*** Exercise materials Section Begins ***

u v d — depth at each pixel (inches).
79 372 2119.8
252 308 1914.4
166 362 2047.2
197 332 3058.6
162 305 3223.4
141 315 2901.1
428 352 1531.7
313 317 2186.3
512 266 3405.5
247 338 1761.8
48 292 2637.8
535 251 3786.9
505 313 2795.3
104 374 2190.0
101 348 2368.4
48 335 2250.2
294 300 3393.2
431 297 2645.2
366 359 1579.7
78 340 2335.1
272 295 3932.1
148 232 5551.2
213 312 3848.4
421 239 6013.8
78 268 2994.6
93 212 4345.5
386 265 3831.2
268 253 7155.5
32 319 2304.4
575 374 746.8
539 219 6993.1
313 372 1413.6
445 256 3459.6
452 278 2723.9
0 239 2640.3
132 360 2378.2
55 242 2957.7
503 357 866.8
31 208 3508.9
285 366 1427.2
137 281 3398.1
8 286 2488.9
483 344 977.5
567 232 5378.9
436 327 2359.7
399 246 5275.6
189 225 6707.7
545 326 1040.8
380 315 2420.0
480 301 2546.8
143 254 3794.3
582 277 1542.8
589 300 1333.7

*** Exercise materials Section Ends ***
*** Exercise materials Section Begins ***

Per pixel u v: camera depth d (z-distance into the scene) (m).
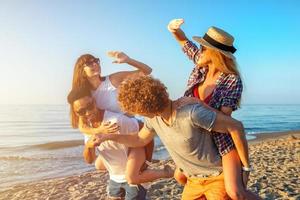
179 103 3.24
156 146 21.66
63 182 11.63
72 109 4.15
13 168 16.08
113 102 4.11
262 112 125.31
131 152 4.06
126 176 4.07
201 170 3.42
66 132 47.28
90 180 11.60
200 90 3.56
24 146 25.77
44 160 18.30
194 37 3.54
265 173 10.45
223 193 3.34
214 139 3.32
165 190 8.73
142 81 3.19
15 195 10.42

*** Exercise materials Section Ends ***
*** Exercise materials Section Begins ***

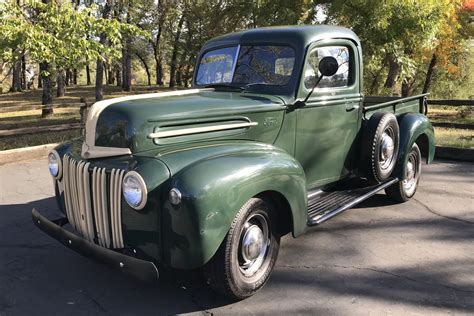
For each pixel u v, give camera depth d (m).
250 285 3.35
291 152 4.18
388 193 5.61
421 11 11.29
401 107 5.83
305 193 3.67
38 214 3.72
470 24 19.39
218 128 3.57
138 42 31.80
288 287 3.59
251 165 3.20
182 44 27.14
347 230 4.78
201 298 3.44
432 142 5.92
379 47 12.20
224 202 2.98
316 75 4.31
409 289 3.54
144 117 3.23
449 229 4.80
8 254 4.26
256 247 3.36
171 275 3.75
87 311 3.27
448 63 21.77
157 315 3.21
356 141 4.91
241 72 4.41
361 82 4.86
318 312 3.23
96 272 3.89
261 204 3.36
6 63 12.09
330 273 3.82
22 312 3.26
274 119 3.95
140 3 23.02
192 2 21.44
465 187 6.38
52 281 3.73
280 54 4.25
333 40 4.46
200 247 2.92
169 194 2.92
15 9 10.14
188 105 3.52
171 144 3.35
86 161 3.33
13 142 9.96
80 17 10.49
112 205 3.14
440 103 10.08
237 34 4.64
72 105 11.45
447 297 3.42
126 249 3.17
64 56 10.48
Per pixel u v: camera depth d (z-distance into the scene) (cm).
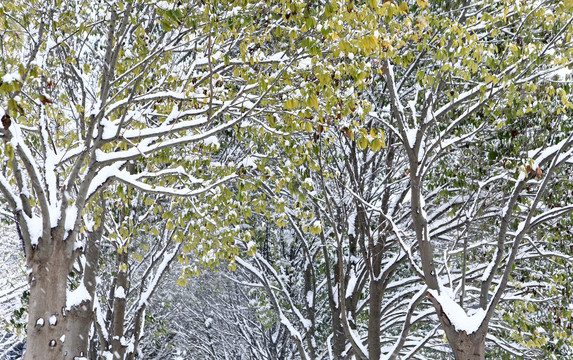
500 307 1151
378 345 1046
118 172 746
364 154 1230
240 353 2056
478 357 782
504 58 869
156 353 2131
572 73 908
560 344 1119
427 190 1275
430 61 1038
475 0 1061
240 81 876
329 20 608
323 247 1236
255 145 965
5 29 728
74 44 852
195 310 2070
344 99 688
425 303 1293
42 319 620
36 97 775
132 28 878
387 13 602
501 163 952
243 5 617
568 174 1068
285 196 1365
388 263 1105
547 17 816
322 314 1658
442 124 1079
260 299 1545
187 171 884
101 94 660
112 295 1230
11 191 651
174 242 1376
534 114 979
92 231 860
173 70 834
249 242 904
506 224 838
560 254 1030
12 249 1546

*** Exercise materials Section Ends ***

◆ What you need to do ◆
Going through the entries above, show each line that contains "depth".

◆ Your response ◆
u v d — depth at each pixel (inches).
Per pixel u v: camera depth d (z-distance into the scene) (m).
For each pixel u v, give camera depth d (m).
Per pixel u v: camera depth d (z-distance into the scene) (cm).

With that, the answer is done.